It took them eight long years, but the Nepalese Constituent Assembly finally endorsed the new Nepalese Constitution, with 507 votes cast in favour and only 25 against. Prime Minister Sushil Koirala cheerfully tweeted:
“It is an issue of pride for all Nepalis that the people’s constitution has been passed from the Constituent Assembly,”
Nepal is about to become a more efficient, manageable Federal State. The Prime Minister is going to step down in order to let a brand new government to be formed. Everything sounds so good, but, unfortunately, it doesn’t actually involve all the Nepalis.
The seven provinces, which Nepal is going to be divided into, are going to leave the Madhesi, Tharu and Janajati minorities unrepresented. Calling these ethnicities “minorities” is actually imprecise: they live in the southern region of Terai, and represent almost the 50% of the whole population of Nepal.
The consideration that they enjoy is all in the statement of Lok Raj Baral, executive chairman of the Nepal Centre for Contemporary Studies:
“This is a historic event for Nepal but if the leaders had been a little flexible, the Madhesi, Tharu and Janajati parties that have stayed out of the process could be included.”
Nepal has witnessed heavy unrests in the last month. At least 40 people, including 11 police officials, have been killed in violent clashes since the 10th of August 2015, when the four major political parties signed an agreement.
The general use the word “clashes” may give the idea of animosity fairly distributed between the two sides. But that’s not the truth. A detailed video “Disputes in New Constitution of Nepal“, released on the 14th of September 2015 by Voice of Nepal, shows footages containing the right scale of the rage and violence of Nepalese Police while repressing the protests, even when peaceful.
The footages contain imagines of extreme violence, blood and dead bodies. You are warmly invited to REFRAIN IN WATCHING THEM IF YOU ARE SENSITIVE TO THESE MATTERS.
The video is available HERE. Other relevant, still shocking, material can be found on the Voice of Nepal channel. Curiously, the account at the address www.voiceofnepal.com appears to be suspended due to unspecified reasons.

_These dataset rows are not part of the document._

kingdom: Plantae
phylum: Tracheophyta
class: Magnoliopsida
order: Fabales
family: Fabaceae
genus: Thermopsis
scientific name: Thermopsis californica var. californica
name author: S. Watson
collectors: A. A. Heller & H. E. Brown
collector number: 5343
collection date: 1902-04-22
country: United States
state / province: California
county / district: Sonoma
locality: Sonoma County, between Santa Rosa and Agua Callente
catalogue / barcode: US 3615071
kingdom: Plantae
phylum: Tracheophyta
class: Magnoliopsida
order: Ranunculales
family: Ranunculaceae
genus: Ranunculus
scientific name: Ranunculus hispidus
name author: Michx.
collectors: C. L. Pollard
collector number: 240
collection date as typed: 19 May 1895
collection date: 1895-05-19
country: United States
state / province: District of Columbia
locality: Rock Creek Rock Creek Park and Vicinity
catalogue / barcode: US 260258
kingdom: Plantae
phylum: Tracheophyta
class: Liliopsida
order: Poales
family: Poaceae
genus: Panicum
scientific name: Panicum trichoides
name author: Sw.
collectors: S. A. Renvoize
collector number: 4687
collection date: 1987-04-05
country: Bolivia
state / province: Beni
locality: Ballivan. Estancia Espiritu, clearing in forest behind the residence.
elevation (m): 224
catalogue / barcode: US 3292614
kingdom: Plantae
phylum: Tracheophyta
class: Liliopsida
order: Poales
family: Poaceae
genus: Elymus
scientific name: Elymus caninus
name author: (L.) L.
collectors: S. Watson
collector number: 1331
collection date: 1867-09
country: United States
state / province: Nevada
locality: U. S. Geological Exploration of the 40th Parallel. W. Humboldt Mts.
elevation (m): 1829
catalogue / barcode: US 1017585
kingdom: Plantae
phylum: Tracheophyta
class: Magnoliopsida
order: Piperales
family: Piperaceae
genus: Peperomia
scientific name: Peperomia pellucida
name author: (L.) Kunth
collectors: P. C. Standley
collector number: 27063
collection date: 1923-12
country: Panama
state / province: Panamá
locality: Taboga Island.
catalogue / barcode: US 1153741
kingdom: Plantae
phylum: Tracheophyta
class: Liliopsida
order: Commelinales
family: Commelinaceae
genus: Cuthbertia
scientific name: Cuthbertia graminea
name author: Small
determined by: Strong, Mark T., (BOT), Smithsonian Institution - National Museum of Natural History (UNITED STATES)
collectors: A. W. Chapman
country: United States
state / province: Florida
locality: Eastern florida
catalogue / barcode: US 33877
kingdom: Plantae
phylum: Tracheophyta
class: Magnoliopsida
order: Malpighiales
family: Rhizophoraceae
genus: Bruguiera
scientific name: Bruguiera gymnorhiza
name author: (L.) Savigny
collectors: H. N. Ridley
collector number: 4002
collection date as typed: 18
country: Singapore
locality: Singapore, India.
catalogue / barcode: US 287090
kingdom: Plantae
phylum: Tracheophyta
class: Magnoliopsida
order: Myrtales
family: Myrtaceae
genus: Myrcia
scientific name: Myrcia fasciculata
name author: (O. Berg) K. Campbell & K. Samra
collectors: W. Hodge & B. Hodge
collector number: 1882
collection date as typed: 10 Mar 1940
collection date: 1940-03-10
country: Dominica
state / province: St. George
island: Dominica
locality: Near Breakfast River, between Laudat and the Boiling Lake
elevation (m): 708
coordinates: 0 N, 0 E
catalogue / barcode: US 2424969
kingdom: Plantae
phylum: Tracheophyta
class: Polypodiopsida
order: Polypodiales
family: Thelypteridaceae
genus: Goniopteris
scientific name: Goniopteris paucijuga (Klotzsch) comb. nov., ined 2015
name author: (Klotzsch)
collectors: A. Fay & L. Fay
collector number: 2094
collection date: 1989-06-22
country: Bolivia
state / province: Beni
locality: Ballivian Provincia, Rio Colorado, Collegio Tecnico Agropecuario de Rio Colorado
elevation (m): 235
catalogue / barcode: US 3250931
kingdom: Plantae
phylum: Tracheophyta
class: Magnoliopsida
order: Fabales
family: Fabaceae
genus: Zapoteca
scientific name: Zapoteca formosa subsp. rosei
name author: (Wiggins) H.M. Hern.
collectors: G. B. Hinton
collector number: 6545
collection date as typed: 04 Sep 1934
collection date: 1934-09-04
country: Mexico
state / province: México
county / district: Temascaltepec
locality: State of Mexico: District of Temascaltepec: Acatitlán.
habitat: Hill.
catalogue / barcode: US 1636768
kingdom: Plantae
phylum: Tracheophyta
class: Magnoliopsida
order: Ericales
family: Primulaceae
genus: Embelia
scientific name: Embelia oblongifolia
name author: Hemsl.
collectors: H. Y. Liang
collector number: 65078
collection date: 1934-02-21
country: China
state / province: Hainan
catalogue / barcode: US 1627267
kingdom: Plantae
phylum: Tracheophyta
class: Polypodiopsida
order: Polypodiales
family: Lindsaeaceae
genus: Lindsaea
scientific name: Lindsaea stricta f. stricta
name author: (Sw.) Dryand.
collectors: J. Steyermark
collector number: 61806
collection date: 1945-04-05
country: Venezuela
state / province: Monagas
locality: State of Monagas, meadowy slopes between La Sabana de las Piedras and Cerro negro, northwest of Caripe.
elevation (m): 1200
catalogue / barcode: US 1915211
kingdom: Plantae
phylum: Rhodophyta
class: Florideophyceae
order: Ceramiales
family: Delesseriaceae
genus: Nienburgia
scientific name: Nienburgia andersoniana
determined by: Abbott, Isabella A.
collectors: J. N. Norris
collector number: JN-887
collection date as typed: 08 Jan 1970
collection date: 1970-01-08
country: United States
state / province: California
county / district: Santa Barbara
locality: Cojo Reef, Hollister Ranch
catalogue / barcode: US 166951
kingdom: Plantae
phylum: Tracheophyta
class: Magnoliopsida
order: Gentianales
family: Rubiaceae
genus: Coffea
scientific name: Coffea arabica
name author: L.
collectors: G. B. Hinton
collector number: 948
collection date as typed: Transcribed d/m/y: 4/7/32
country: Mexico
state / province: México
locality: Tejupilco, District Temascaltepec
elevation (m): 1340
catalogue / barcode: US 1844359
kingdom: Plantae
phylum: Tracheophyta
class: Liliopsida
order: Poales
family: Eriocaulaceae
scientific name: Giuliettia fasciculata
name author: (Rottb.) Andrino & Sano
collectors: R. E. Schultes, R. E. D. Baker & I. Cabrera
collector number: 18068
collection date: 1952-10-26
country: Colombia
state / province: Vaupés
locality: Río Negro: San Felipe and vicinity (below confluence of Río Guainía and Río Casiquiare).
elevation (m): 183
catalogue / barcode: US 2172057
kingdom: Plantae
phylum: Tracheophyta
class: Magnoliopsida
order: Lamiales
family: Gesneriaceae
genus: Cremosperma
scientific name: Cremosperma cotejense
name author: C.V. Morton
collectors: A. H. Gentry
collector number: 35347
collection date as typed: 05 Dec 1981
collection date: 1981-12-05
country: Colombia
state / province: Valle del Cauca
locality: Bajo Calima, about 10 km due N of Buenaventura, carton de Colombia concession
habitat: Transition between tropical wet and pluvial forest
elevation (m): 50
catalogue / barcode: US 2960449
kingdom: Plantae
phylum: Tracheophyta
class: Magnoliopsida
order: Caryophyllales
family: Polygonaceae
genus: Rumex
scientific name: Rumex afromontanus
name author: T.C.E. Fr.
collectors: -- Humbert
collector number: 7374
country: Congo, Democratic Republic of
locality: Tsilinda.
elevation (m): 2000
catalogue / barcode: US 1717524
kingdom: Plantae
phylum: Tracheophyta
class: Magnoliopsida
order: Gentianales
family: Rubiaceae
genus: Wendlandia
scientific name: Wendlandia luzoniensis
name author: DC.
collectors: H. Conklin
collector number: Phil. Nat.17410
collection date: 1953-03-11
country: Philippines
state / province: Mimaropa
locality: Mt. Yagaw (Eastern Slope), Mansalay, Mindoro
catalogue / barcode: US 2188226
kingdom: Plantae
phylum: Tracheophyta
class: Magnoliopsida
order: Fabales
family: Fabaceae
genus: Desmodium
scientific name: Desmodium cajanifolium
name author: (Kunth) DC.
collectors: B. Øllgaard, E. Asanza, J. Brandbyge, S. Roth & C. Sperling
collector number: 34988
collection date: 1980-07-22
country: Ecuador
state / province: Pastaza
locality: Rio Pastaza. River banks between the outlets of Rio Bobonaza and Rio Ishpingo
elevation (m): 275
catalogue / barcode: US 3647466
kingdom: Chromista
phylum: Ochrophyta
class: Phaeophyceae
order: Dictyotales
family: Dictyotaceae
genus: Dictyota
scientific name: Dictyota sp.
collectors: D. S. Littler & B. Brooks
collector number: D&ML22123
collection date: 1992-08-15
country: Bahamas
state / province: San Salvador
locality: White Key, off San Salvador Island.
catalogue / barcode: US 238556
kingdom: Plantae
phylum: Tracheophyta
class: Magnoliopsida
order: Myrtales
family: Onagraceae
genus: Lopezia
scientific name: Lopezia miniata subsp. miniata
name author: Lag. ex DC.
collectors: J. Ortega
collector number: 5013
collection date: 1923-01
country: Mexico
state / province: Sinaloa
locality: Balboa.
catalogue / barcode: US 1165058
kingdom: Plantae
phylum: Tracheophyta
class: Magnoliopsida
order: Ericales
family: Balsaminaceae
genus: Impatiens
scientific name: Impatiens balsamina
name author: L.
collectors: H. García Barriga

The most valuable information the background voice highlights is in the part 17 of the section 138, which says:
Progressive restructuring of the State:
(1) There shall be made progressive restructuring of the State with inclusive, democratic federal system of governance by doing away with the centralized and unitary structure of the State so as to end discriminations based on class, caste, language, gender, culture, religion and region.
(1a) Recognizing the desire of the indigenous peoples and of the people of backward and other area, including Madhesi people towards autonomous provinces Nepal shall be a federal democratic republican state. Provinces shall be autonomous and vested with full authority. The boundaries, number, names and structures, as well as full details of the lists, of autonomous provinces and the center and allocation of means, resources and powers shall be determined by the Constituent Assembly, while maintaining the sovereignty, unity and integrity of Nepal.
This can be easily verified, as the 2007 Interim Constitution can be fully downloaded at THIS address, on the Official Portal of Government of Nepal. The relevant page, right above quoted, of the document is the number 94.
Thankfully, this view is also shared by the international community. The UK’s Minister of State at the Foreign & Commonwealth Office, Mr. Hugo Swaire, addressed, as on an official page of the UK Government, a Press Conference on June 2014, with these words:
From my time as a Foreign Office Minister and my travels to the main emerging markets I know that there is no “one size fits all” solution
Since a year ago, his opinion has been left untouched, as, just two days ago, on the 16th of September, he released these words, among other statements:
We hope that the new constitution will be inclusive, broadly supported and meet international standards on equality and respect for human rights
Of course, the U.S. Department of States couldn’t miss to release its own statement, recognizing:
[…] the utmost importance of this process for the Nepali people and for cementing Nepal’s democratic transition and providing the foundation for economic development.
The U.S. Ambassador Peter W. Bodde, while terminating his mandate yesterday, the 15th of September 2015, left with these thoughts:
As Nepal enters the final stages of drafting and promulgating its constitution, it must make every effort to ensure that the document is inclusive and flexible to address future needs. At the same time, the horrific violent acts that have taken place in the last two weeks must stop. The bandhs and strikes are seriously harming Nepal’s economy.
Mr. Bodde is going to be soon replaced by Ms. Alaina B. Teplitz, who outlined her goals:
“to strengthen Nepal’s democracy, advance its economic growth and improve its resiliency.”
And think that, not even a month ago, on the 19th of August 2015, Amnesty International released a document entitled NEPAL: POLICE MUST REFRAIN FROM USING EXCESSIVE USE OF FORCE IN NEPAL PROTESTS.
Democracy, as every show, must go on.